=== TEXTE À LIRE ===

En 2015, pour tenter d’expliquer le charme ésotérique du premier album d’Aldous Harding, on convoquait des fantômes néo-zélandais, divers sortilèges maoris, un grimoire aphrodisiaque. C’est dire à quel point l’apparition de cette dame (blanche) échappait à la critique rationnelle. Musicalement, on hésitait à parler de néofolk – un terme pratique lorsque le chroniqueur ne sait pas trop où ranger une collection de chansons dénudées. Trop de silence, de connivences avec Mère Nature, d’incantations surnaturelles, pour oser cataloguer Aldous Harding (vite rebaptisée Huxley Harding). Finalement, quitte à tomber dans l’appellatif new age, le mot « spiritualité » semblait convenir à ce disque ancestral, terreux, jamais matheux.
Et pourtant, face à Party, le premier album de miss Harding ressemble dorénavant à une simple mise en bouche, à une présentation courtoise. Car ce nouveau disque n’est pas une confirmation, mais une propulsion immédiate vers la cour des miracles.
De plus en plus épurées, les dernières compositions d’Aldous Harding prônent l’accompagnement invisible. Pousser le minimalisme jusqu’au stade où l’ossature constitue l’essentiel, la pureté d’une note idéale, une cathédrale en allumettes (une en moins, et tout s’écroule) : ce perfectionnisme maladif, on ne le trouve que chez Leonard Cohen (Songs from a Room), Mark Hollis ou le Dylan de The Times They Are a-changin’.

=== EXTRAITS DE DONNÉES ===

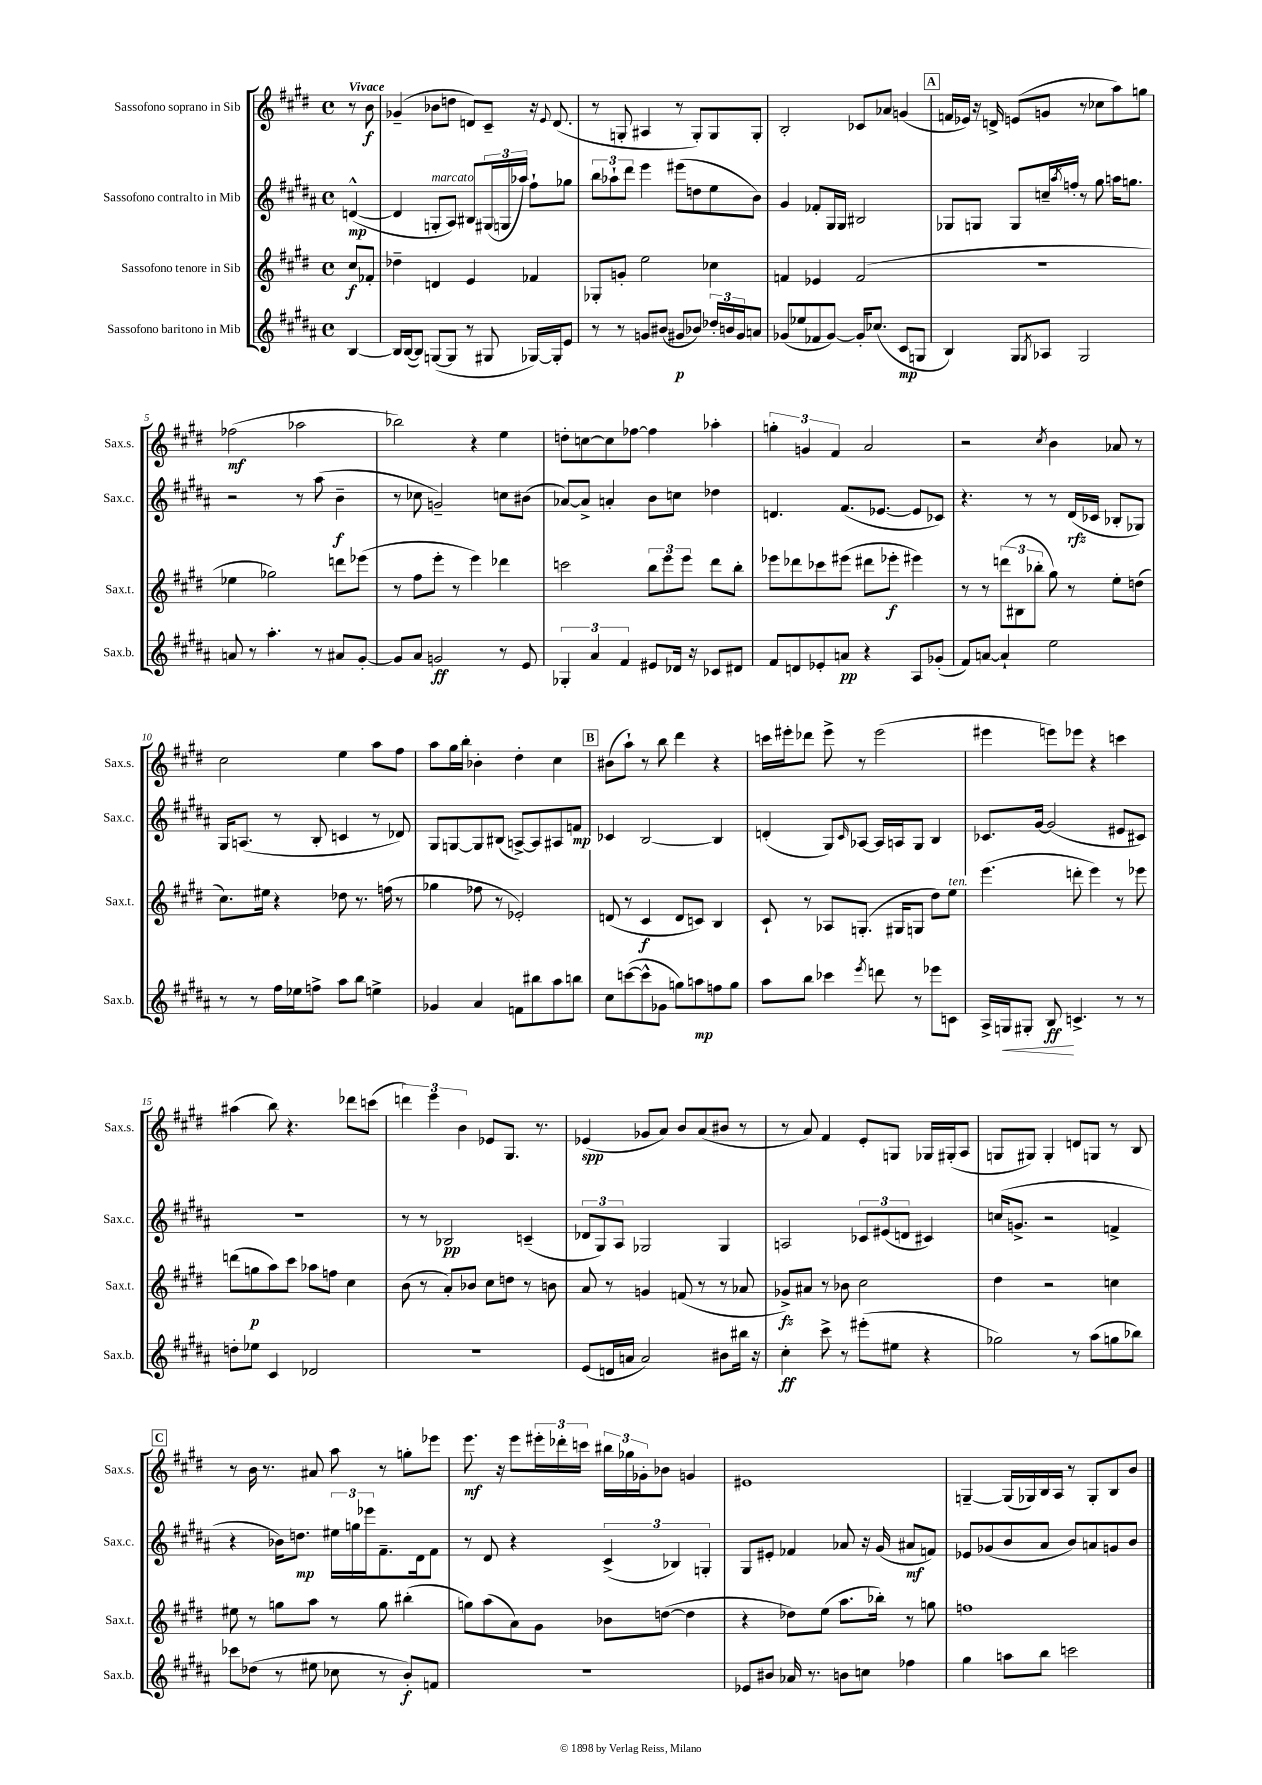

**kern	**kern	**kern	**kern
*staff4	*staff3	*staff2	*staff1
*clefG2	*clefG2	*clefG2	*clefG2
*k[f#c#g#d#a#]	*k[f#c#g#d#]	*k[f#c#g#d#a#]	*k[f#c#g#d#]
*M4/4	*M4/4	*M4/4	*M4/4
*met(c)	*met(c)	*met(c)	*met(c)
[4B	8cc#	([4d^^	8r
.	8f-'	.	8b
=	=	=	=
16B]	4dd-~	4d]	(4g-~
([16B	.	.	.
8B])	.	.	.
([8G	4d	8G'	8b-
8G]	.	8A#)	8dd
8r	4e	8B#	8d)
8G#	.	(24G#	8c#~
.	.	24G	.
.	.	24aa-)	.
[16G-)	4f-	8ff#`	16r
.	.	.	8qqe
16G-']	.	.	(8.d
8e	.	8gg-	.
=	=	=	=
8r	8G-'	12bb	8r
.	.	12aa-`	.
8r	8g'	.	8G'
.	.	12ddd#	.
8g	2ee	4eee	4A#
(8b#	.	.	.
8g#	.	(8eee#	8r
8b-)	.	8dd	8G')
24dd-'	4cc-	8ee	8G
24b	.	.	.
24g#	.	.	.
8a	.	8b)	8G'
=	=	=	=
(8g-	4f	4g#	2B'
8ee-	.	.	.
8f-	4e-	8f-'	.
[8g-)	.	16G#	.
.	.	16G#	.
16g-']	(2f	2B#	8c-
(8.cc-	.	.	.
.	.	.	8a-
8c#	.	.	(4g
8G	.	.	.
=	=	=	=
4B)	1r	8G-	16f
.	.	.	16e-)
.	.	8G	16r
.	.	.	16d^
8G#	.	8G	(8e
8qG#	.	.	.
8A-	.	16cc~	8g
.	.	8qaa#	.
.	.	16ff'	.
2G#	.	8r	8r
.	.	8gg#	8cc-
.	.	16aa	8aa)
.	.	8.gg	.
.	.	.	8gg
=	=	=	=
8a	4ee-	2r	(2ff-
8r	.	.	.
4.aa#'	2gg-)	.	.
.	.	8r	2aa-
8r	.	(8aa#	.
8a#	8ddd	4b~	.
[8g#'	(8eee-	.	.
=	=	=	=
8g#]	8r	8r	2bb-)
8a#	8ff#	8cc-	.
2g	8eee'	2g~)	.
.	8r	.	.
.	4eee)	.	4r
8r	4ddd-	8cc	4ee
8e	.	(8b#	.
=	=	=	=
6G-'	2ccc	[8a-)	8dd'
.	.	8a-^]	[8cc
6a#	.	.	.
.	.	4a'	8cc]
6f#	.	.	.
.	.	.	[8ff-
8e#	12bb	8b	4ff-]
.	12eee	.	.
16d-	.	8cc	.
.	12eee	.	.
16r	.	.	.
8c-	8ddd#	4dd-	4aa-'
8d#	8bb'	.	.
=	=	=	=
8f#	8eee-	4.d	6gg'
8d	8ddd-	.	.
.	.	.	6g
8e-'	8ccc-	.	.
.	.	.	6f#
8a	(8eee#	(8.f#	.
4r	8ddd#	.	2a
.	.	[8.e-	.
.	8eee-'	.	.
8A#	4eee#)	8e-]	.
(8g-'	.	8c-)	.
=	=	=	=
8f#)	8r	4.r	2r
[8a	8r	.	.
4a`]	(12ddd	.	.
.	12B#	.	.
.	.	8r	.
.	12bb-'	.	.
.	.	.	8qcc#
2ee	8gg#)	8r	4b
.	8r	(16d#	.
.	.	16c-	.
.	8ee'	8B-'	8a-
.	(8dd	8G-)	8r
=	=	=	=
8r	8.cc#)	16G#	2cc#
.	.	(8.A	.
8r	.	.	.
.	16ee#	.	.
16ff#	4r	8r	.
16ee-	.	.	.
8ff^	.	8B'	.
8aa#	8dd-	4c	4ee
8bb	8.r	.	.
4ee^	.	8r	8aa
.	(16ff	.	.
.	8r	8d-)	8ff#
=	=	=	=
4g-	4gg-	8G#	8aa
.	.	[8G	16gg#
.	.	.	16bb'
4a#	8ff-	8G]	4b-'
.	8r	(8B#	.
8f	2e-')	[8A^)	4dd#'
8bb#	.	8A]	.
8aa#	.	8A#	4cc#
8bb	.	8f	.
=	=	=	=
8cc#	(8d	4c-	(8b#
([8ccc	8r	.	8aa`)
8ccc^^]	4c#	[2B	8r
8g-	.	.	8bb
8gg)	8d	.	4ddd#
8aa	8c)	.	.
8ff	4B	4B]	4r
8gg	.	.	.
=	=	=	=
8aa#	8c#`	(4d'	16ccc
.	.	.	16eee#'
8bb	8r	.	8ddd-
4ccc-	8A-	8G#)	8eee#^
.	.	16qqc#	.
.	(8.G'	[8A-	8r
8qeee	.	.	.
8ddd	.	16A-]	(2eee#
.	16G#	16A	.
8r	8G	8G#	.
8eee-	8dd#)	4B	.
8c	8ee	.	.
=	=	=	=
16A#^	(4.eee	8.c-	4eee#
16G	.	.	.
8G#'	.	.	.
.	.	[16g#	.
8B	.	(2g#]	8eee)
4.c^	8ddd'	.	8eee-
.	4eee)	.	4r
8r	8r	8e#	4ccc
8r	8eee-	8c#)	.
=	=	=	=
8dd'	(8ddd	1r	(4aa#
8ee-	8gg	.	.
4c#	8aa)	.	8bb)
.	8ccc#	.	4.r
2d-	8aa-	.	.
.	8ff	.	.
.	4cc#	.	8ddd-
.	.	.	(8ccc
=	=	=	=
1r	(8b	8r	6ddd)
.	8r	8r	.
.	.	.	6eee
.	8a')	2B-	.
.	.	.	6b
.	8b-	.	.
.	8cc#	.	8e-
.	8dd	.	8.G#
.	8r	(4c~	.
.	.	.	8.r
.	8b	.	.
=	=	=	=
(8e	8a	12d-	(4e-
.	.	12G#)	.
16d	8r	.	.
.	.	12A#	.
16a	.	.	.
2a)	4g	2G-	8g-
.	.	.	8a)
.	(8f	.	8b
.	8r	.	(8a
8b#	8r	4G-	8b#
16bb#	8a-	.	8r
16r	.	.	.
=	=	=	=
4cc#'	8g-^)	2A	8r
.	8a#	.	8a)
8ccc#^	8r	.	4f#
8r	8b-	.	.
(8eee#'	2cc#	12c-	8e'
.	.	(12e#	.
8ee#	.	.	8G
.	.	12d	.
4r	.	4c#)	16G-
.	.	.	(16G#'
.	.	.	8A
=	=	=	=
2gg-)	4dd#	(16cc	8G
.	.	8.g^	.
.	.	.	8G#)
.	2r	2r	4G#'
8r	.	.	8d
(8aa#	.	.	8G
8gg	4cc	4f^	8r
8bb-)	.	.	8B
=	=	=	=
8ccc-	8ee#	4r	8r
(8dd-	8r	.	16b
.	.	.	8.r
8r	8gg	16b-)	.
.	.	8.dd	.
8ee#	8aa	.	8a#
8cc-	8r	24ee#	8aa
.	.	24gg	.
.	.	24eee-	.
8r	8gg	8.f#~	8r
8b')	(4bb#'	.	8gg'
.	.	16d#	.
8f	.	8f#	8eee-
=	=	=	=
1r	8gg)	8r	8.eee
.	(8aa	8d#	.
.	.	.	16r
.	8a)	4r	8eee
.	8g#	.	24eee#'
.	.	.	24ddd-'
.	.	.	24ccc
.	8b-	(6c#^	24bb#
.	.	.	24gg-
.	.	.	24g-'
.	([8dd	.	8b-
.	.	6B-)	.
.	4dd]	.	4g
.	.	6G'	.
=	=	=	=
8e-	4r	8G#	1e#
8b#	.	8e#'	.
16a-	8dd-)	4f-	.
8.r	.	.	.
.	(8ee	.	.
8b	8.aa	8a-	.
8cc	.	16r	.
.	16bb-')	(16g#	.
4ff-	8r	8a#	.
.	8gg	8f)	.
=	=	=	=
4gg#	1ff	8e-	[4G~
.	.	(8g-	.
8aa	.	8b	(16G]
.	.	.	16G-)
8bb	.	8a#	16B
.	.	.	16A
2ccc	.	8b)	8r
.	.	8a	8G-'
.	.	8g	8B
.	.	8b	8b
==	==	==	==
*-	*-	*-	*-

===

OBJECTIF: Pouvez-vous recopier mot pour mot, dans la chronique sur Aldous Harding, tout ce qui va de « Et pourtant, face » jusqu'à « cour des miracles. » ?

RÉPONSE CI-DESSOUS:
Et pourtant, face à Party, le premier album de miss Harding ressemble dorénavant à une simple mise en bouche, à une présentation courtoise. Car ce nouveau disque n’est pas une confirmation, mais une propulsion immédiate vers la cour des miracles.